13.4 x 10.9 x 8.9 cm. This is a very large, spectacular Eastern European specimen. It is a dazzling burst of frosty, slender quartz crystals, to 5 cm, festooned with sparkly golden pyrite, and you can see euhedral crystals of sphalerite here and there nestled amongst the quartz crystals as well. Dazzling!
11.2 x 9.8 x 8.4 cm. An extremely unusual, large specimen out of the collection of Ed David, from the classic Santa Eulalia locality. What you have is a large burst of quartz crystals, to 3.5 cm, that have been covered with crystalline calcite. At the tips of some of the crystals are fan-shaped, flattened rosettes of calcite! Pretty and rare. Ex. Ed David Collection.
16.3 x 14.5 x 8.7 cm. A large specimen decked wall-to-wall with quartz included by rusty-red hematite and with specular hematite around the base. This specimen is in fact a solid mass of quartz and hematite - the crystals are all the way around, back, front and sides, and you can display the piece from any number of angles beautifully. These old Frizington quartzes-with-hematite are huge European classics, and this superb example passed through the Harvard Mineralogical Museum and the collections of Ed David and Richard Kelley.
8.4 x 6.5 x 3.9 cm. Germany is known for its world-class carvings, often from materials such as this - a combination of agate and porphyry (with a little crystal pocket in the middle in this case). Typically you do not see the material come to the market as mineral specimens, but as carvings - but in this case, a pretty specimen was preserved for a collector!

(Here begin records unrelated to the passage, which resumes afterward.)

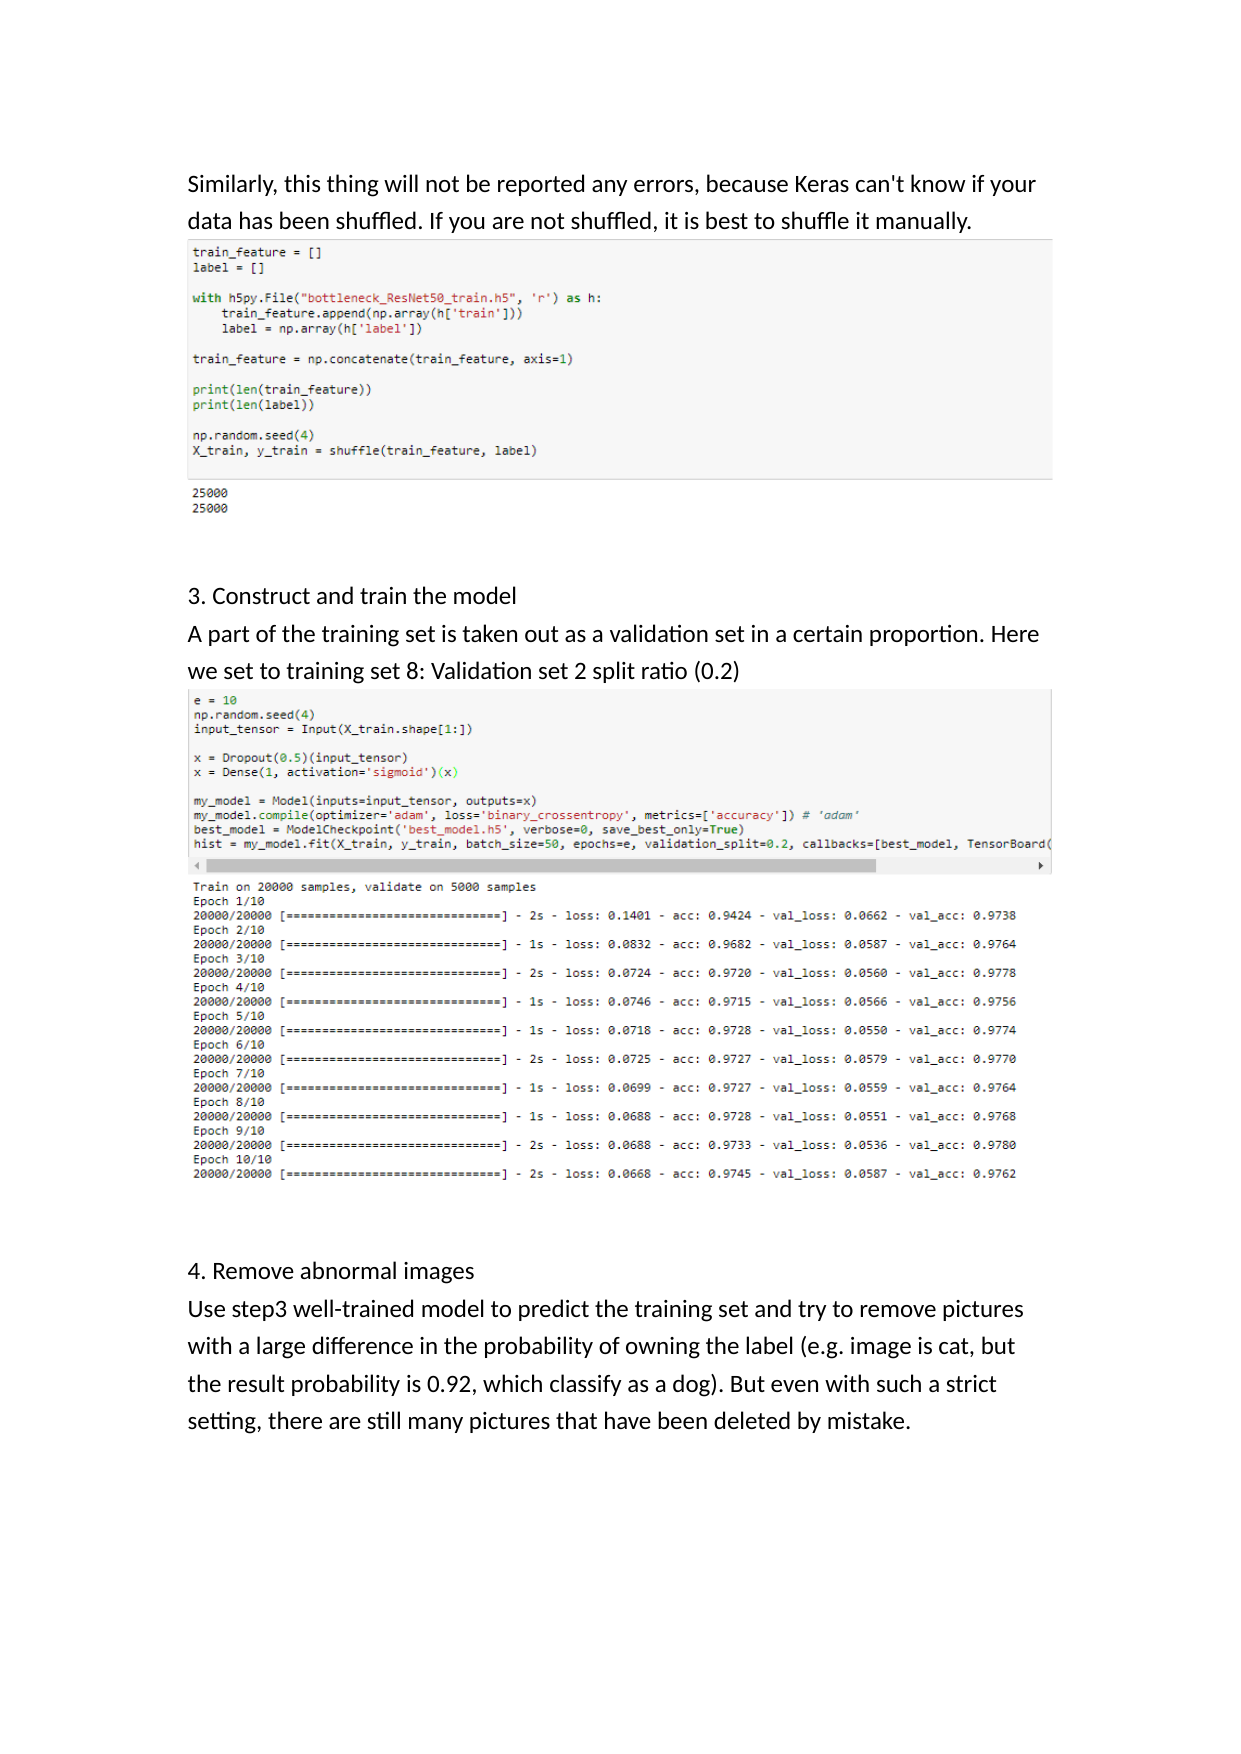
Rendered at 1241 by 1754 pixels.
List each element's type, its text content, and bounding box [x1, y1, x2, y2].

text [187, 164, 1053, 239]
picture [187, 689, 1053, 1190]
text 3. Construct and train the model [187, 577, 1053, 614]
text 4. Remove abnormal images [187, 1252, 1053, 1289]
picture [187, 239, 1053, 518]
text A part of the training set is taken out as a validation set in a certain proportion. Here we set to training set 8: Validation set 2 split ratio (0.2) [187, 614, 1053, 689]
text Use step3 well-trained model to predict the training set and try to remove pictures with a large difference in the probability of owning the label (e.g. image is cat, but the result probability is 0.92, which classify as a dog). But even with such a strict setting, there are still many pictures that have been deleted by mistake. [187, 1289, 1053, 1439]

12.1 x 5.2 x 3.2 cm. This amethyst crystal was naturally etched by corrosive solutions in the pocket into this weird form. Inside the jagged surface is a gemmy interior of great clarity and bright purple color, with hints of orangey citrine. You can see some of the original faces that were preserved, though smoothed, by the etching.

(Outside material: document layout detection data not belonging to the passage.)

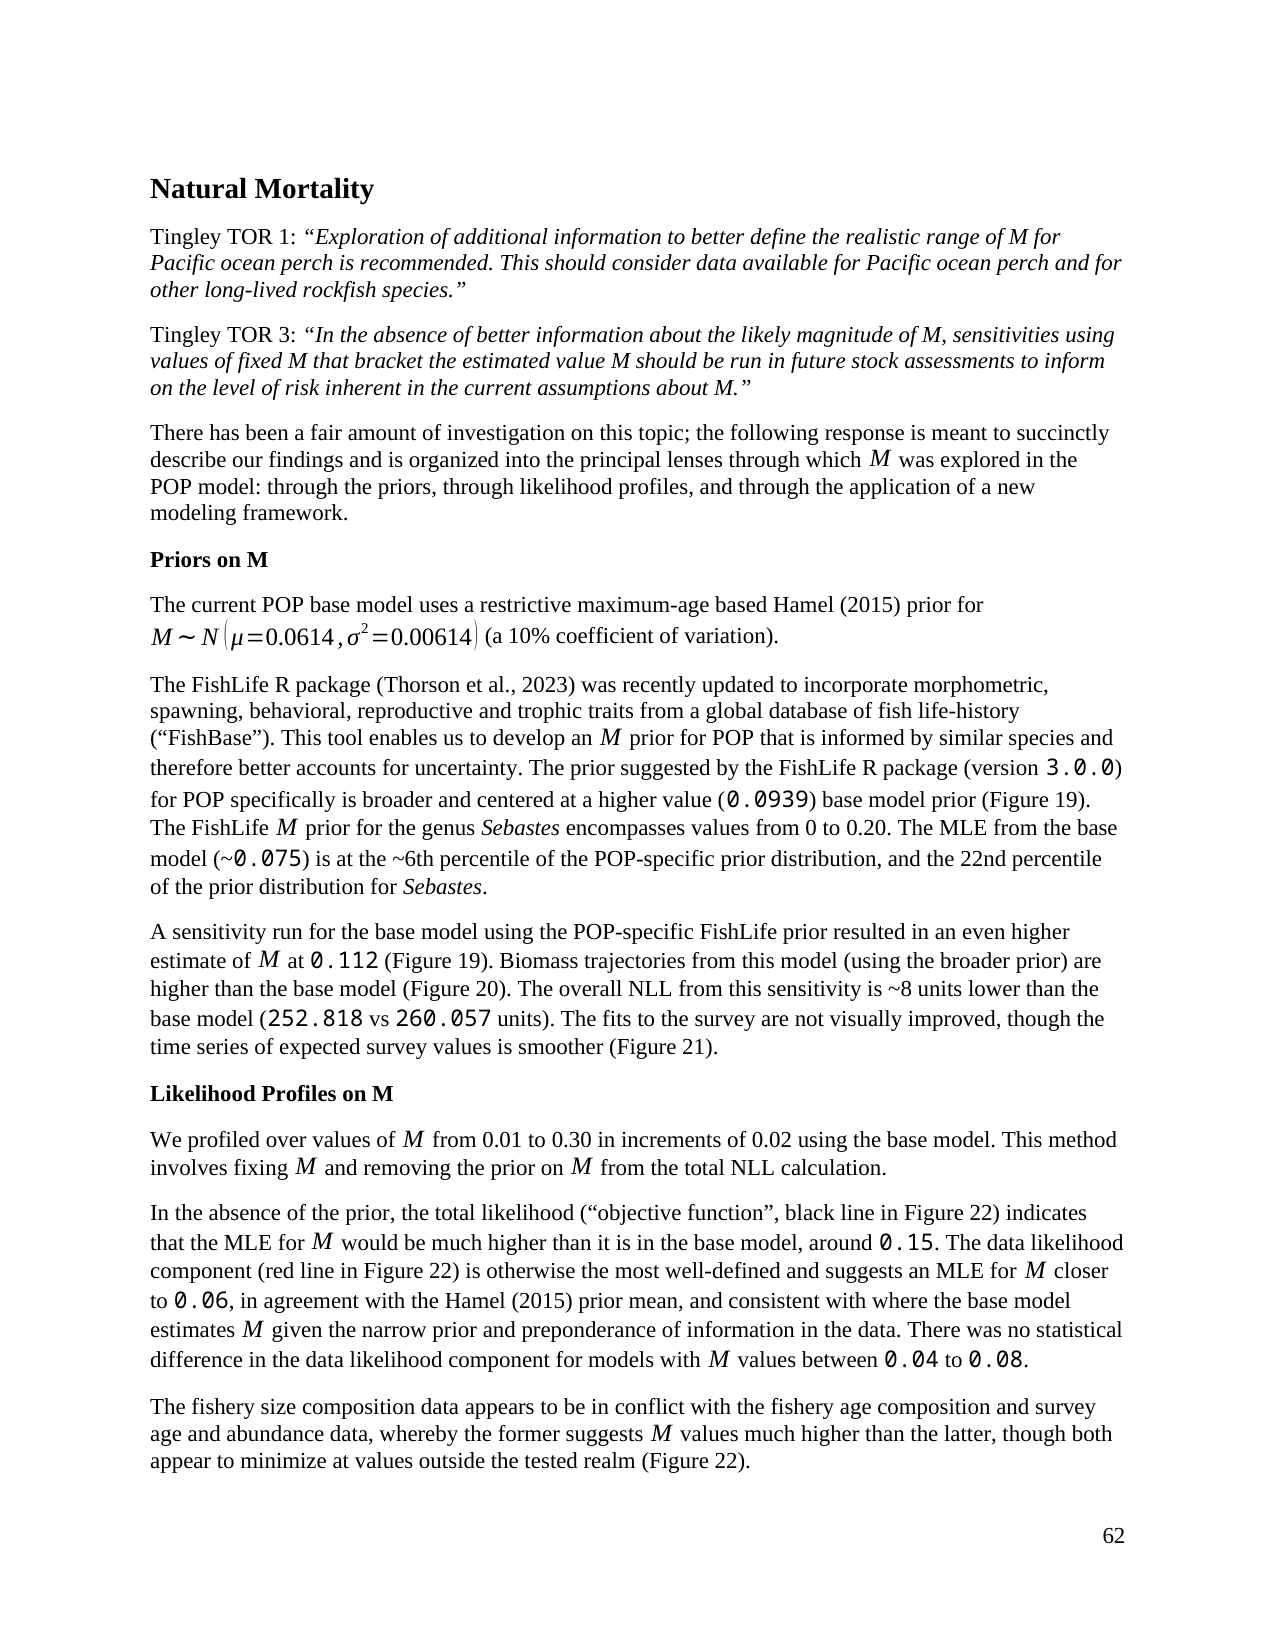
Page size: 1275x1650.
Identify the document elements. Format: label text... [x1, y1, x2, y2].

text In the absence of the prior, the total likelihood (“objective function”, black line in Figure 22) indicates that the MLE for would be much higher than it is in the base model, around 0.15. The data likelihood component (red line in Figure 22) is otherwise the most well-defined and suggests an MLE for closer to 0.06, in agreement with the Hamel (2015) prior mean, and consistent with where the base model estimates given the narrow prior and preponderance of information in the data. There was no statistical difference in the data likelihood component for models with values between 0.04 to 0.08. [150, 1199, 1125, 1374]
text The fishery size composition data appears to be in conflict with the fishery age composition and survey age and abundance data, whereby the former suggests values much higher than the latter, though both appear to minimize at values outside the tested realm (Figure 22). [150, 1393, 1125, 1474]
subtitle Natural Mortality [150, 171, 1125, 204]
subtitle Likelihood Profiles on M [150, 1080, 1125, 1107]
text There has been a fair amount of investigation on this topic; the following response is meant to succinctly describe our findings and is organized into the principal lenses through which was explored in the POP model: through the priors, through likelihood profiles, and through the application of a new modeling framework. [150, 419, 1125, 525]
text We profiled over values of from 0.01 to 0.30 in increments of 0.02 using the base model. This method involves fixing and removing the prior on from the total NLL calculation. [150, 1125, 1125, 1181]
text A sensitivity run for the base model using the POP-specific FishLife prior resulted in an even higher estimate of at 0.112 (Figure 19). Biomass trajectories from this model (using the broader prior) are higher than the base model (Figure 20). The overall NLL from this sensitivity is ~8 units lower than the base model (252.818 vs 260.057 units). The fits to the survey are not visually improved, though the time series of expected survey values is smoother (Figure 21). [150, 918, 1125, 1059]
subtitle Priors on M [150, 546, 1125, 573]
text The FishLife R package (Thorson et al., 2023) was recently updated to incorporate morphometric, spawning, behavioral, reproductive and trophic traits from a global database of fish life-history (“FishBase”). This tool enables us to develop an prior for POP that is informed by similar species and therefore better accounts for uncertainty. The prior suggested by the FishLife R package (version 3.0.0) for POP specifically is broader and centered at a higher value (0.0939) base model prior (Figure 19). The FishLife prior for the genus Sebastes encompasses values from 0 to 0.20. The MLE from the base model (~0.075) is at the ~6th percentile of the POP-specific prior distribution, and the 22nd percentile of the prior distribution for Sebastes. [150, 671, 1125, 899]
text Tingley TOR 3: “In the absence of better information about the likely magnitude of M, sensitivities using values of fixed M that bracket the estimated value M should be run in future stock assessments to inform on the level of risk inherent in the current assumptions about M.” [150, 321, 1125, 400]
text Tingley TOR 1: “Exploration of additional information to better define the realistic range of M for Pacific ocean perch is recommended. This should consider data available for Pacific ocean perch and for other long-lived rockfish species.” [150, 223, 1125, 302]
text The current POP base model uses a restrictive maximum-age based Hamel (2015) prior for (a 10% coefficient of variation). [150, 591, 1125, 652]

5.4 x 2.4 x 1.7 cm. The quartzes from Brandberg look like no others from anywhere else, as exemplified by this fine specimen. What is unique about them is how the colors - in this case, both smoky and purple - are intense, isolated blushes within the water-clear quartz. They follow the rough outline of an internal phantom in this crystal. Ex. Charlie Key Collection.
4.4 x 4.0 x 2.6 cm. A REALLY CUTE and aesthetic, floater, jackstraw cluster of glassy, water-clear quartz crystals partially included with epidote from a recent, small Pakistan find. The neat, DT quartz crystal is 4.0 cm. Only a couple of broken, minor quartz needles on this very showy, complete all-around piece.
7.9 x 6.4 x 5.8 cm. Goosecreekite is a very rare zeolite and this fine specimen has two huge ball-like clusters of snow-white goosecreekite crystals on sparkly drusy quartz. The long cluster at 5.1 cm is a beautiful accent. Ex. George Feist Collection # 2311.
7.5 x 5.6 x 5.3 cm. A SUPERB and AESTHETIC Pakistan combination piece. 5 species comprise this beauty. A very gemmy, 5.4 cm aqua crystal artfully rests on the side of a blocky, doubly terminated, water-clear quartz crystal. The sharply terminated quartz crystal has preferentially lightly frosted faces. The aqua and quartz rest on a blocky albite crystal and the piece is nicely accented by a pearlescent mica book, a couple of embedded schorls and bright, snow-white, second-generation feldspar crystals.
3.6 x 2.2 x 1.2 cm. Lightly iridescent green bornite crystal aesthetically perched upright on a plate of quartz needles. Ex. George Elling Collection.
10.0 x 7.0 x 4.3 cm. Very glassy and lustrous, smoky quartz crystals to 2.3 cm are aesthetically scattered on mounded CABINET matrix covered with sparkly, black hematite blades on this CLASSIC, OLD-TIME and showy specimen from the famous Florence Mine of Egremont, England. The matrix is fascinating in itself, being rounded, matte-finish galena. A couple of the quartz crystals are very lightly bruised or contacted, but this remains an excellent representation of these species from a famous locality and looks good from several points of view. Ex. George Elling Collection.